Check every line below for the word "target" and copy the ones that have it.
- Opening Delimiter -
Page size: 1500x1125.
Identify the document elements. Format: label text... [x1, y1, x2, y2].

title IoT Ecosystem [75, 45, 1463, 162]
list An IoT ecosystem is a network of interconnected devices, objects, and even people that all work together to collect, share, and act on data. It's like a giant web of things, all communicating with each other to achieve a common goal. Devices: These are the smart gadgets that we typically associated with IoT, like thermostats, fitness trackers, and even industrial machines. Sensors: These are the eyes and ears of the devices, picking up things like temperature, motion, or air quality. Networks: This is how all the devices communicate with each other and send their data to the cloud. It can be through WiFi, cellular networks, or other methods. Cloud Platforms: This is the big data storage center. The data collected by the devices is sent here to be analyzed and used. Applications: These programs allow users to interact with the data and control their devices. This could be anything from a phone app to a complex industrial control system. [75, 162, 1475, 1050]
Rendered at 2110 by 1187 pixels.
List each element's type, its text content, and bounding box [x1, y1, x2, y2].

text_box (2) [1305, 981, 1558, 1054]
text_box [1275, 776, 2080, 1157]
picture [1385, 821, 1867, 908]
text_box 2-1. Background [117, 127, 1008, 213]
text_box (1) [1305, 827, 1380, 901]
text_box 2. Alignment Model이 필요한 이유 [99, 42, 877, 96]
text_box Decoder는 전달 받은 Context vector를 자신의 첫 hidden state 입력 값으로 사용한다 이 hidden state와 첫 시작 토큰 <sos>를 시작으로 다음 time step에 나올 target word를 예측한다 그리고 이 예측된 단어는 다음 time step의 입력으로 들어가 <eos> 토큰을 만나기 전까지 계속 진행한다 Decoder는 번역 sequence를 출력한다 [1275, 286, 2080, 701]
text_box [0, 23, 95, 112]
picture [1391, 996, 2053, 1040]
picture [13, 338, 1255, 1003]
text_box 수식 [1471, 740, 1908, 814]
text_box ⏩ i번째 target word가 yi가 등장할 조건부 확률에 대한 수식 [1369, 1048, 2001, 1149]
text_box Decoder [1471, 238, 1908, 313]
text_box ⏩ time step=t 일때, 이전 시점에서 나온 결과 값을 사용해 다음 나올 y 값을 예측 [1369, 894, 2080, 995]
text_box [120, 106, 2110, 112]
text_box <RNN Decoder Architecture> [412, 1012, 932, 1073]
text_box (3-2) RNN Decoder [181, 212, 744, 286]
- Closing Delimiter -
### TASK SOLUTION:
text_box Decoder는 전달 받은 Context vector를 자신의 첫 hidden state 입력 값으로 사용한다 이 hidden state와 첫 시작 토큰 <sos>를 시작으로 다음 time step에 나올 target word를 예측한다 그리고 이 예측된 단어는 다음 time step의 입력으로 들어가 <eos> 토큰을 만나기 전까지 계속 진행한다 Decoder는 번역 sequence를 출력한다 [1275, 286, 2080, 701]
text_box ⏩ i번째 target word가 yi가 등장할 조건부 확률에 대한 수식 [1369, 1048, 2001, 1149]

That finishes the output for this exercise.